More Chinese brands become innovative, in many categories
Trend benefits brands, consumers, and country
Innovation was not a term associated with Chinese brands until recently. Then Chinese technology brands began to transform China into an online nation where people integrate broad aspects of their lives on their mobile devices, including how they communicate, access information, shop and pay for merchandise, rent a bike or hire a taxi. Now, Innovation extends beyond technology brands.
In the BrandZ™ China Top 100, 82 percent of brands are viewed as highly or moderately innovative, compared with 72 percent three years ago. And Innovation extends beyond internet brands and the tech category. Although three of the Top 10 in Innovation are technology brands, the highest-scorer is an education brand. And retail, alcohol, real estate, retail, insurance, and logistics brands also appear. (Retail includes Alibaba and JD.com.)

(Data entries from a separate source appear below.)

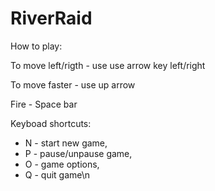 # RiverRaid

How to play:

To move left/rigth - use use arrow key left/right

To move faster - use up arrow

Fire - Space bar
        
Keyboad shortcuts:
- N - start new game,
- P - pause/unpause game,
- O - game options,
- Q - quit game\n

By becoming more innovative, Chinese brands can help improve the lives of more Chinese consumers, which is a goal of the 19th Party Congress. Critically, consumers see innovative brands as Different. Along with Meaningful (meeting consumer needs in a relevant way) and Salient (coming easily to mind), Different is one of the components of Brand Power, the BrandZ™ metric of brand equity. Difference helps brands command a premium price.

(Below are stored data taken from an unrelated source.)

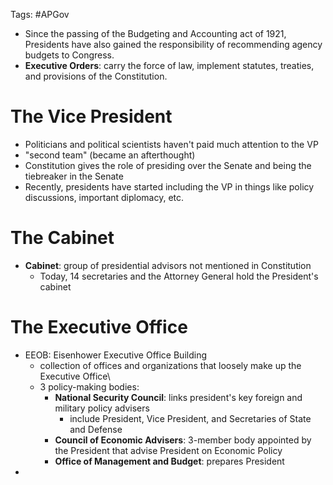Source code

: Tags: #APGov

- Since the passing of the Budgeting and Accounting act of 1921, Presidents have also gained the responsibility of recommending agency budgets to Congress.
- **Executive Orders**: carry the force of law, implement statutes, treaties, and provisions of the Constitution.

# The Vice President
- Politicians and political scientists haven't paid much attention to the VP
- "second team" (became an afterthought)
- Constitution gives the role of presiding over the Senate and being the tiebreaker in the Senate
- Recently, presidents have started including the VP in things like policy discussions, important diplomacy, etc.

# The Cabinet
- **Cabinet**: group of presidential advisors not mentioned in Constitution
	- Today, 14 secretaries and the Attorney General hold the President's cabinet

# The Executive Office
- EEOB: Eisenhower Executive Office Building
	- collection of offices and organizations that loosely make up the Executive Office\
	- 3 policy-making bodies: 
		- **National Security Council**: links president's key foreign and military policy advisers
			- include President, Vice President, and Secretaries of State and Defense
		- **Council of Economic Advisers**: 3-member body appointed by the President that advise President on Economic Policy
		- **Office of Management and Budget**: prepares President
-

In the BrandZ™ China Top 100, the brands that scored low in the BrandZ™ Innovation Index, 95 or below, scored only 81 in Difference (100 is average). In contrast, the brands that scored high in Innovation, 110 or above, scored an average a 148 in Difference, which is an extremely high score that has risen modestly over the past five years.
The ability to innovate also makes Chinese brands more competitive globally, positioning them to help China attain greater leadership status outside of China, which is another Party Congress goal. The Chinese brands ranked in the BrandZ™ Global Top 100 already score a strong 110 on the Innovation Index, the same as brands from Continental Europe and second only to the US brands.
The days of “copycat” China are over. First, Chinese consumers now expect more from the brands they purchase. And Chinese brands are meeting those rising expectations, across categories. Second, being innovative increases the potential appeal of Chinese brands abroad, ultimately raising the perception of Brand China. And Innovation creates points of Difference, which become even more important as Chinese consumers encounter greater brand choice. Difference enables brands to command a price premium in a market where more consumers seek higher quality products and have the money to pay for them.